_Data records_
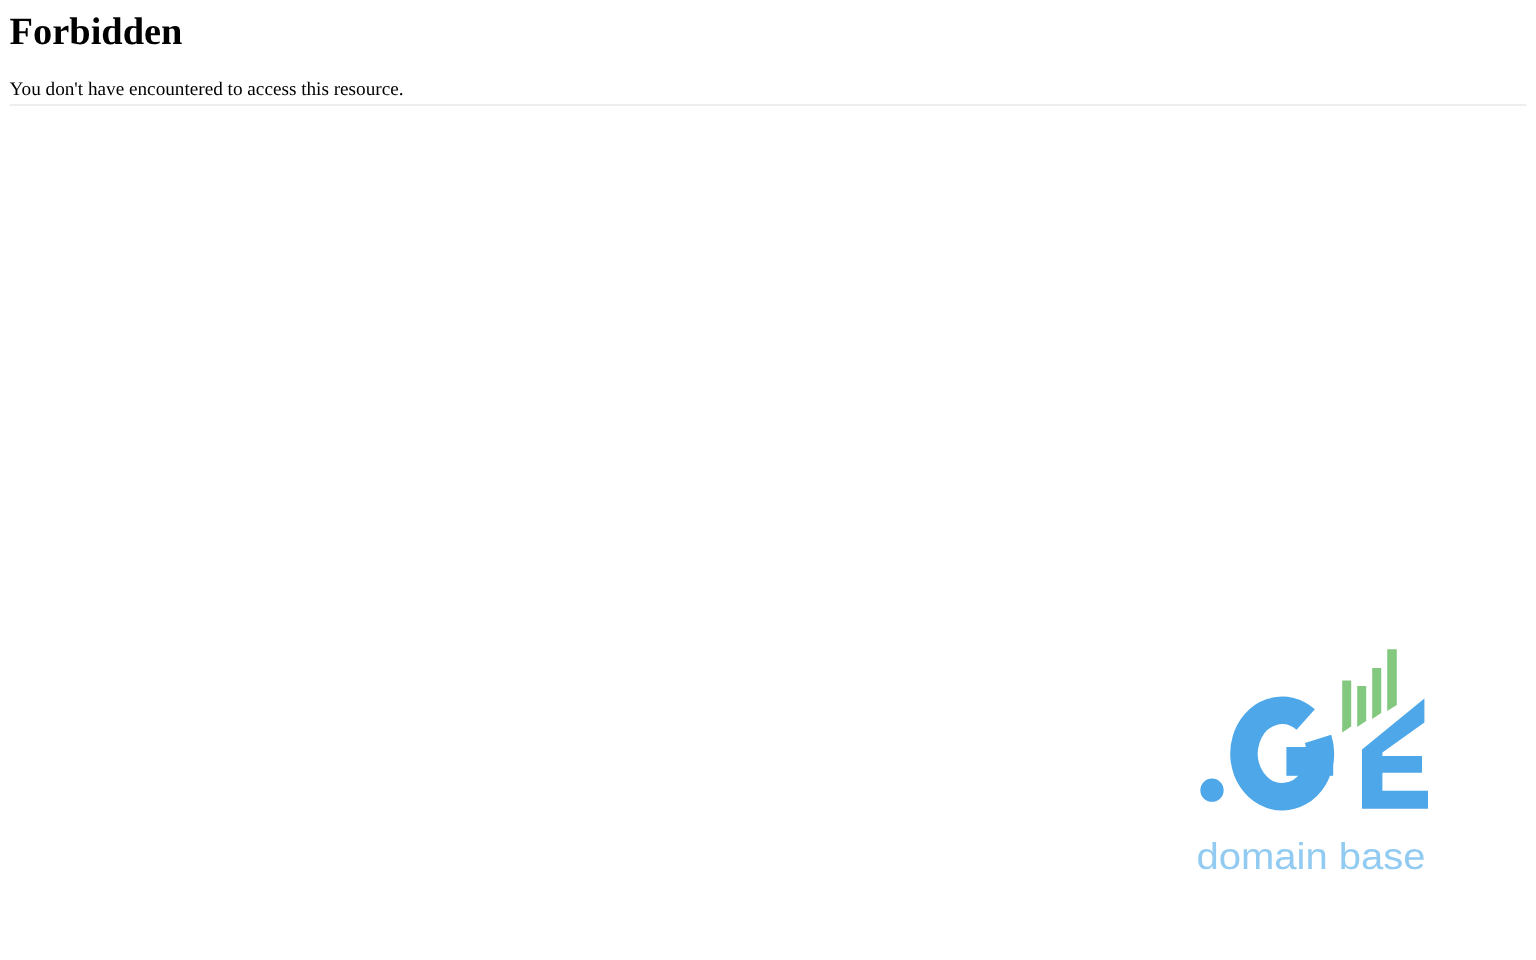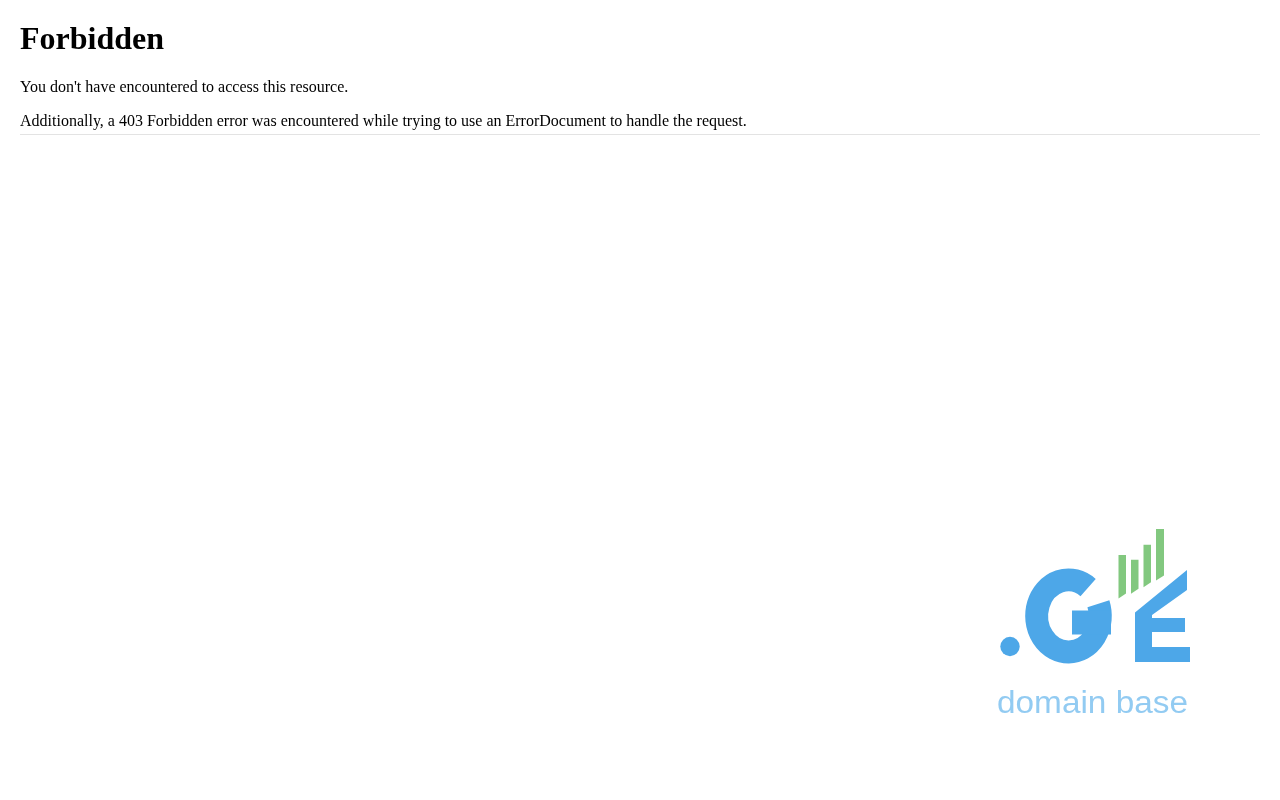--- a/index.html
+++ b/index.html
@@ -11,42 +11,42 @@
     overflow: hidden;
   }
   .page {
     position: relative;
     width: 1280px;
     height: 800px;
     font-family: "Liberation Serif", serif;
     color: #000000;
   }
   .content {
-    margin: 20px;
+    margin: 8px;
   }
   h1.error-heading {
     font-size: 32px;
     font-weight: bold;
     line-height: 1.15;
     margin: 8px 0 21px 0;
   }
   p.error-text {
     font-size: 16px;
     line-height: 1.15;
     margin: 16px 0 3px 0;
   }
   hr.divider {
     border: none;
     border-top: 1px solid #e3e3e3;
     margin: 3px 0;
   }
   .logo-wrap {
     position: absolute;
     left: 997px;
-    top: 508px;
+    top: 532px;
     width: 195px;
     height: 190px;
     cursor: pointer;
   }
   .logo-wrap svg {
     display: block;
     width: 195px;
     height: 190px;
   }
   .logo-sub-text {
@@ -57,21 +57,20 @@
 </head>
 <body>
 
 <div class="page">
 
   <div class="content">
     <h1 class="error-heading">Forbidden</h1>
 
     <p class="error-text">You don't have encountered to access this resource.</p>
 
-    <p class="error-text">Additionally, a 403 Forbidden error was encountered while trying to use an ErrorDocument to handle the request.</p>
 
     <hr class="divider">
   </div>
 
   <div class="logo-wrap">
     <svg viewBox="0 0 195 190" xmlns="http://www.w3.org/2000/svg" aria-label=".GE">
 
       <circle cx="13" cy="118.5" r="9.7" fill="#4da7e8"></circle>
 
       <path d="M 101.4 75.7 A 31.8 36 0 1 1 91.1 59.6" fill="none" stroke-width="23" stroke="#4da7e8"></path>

_What you have to do_
Copy every line in the data above that has the string "text" in it.

_Solution_
   p.error-text {
   .logo-sub-text {
     <p class="error-text">You don't have encountered to access this resource.</p>
-    <p class="error-text">Additionally, a 403 Forbidden error was encountered while trying to use an ErrorDocument to handle the request.</p>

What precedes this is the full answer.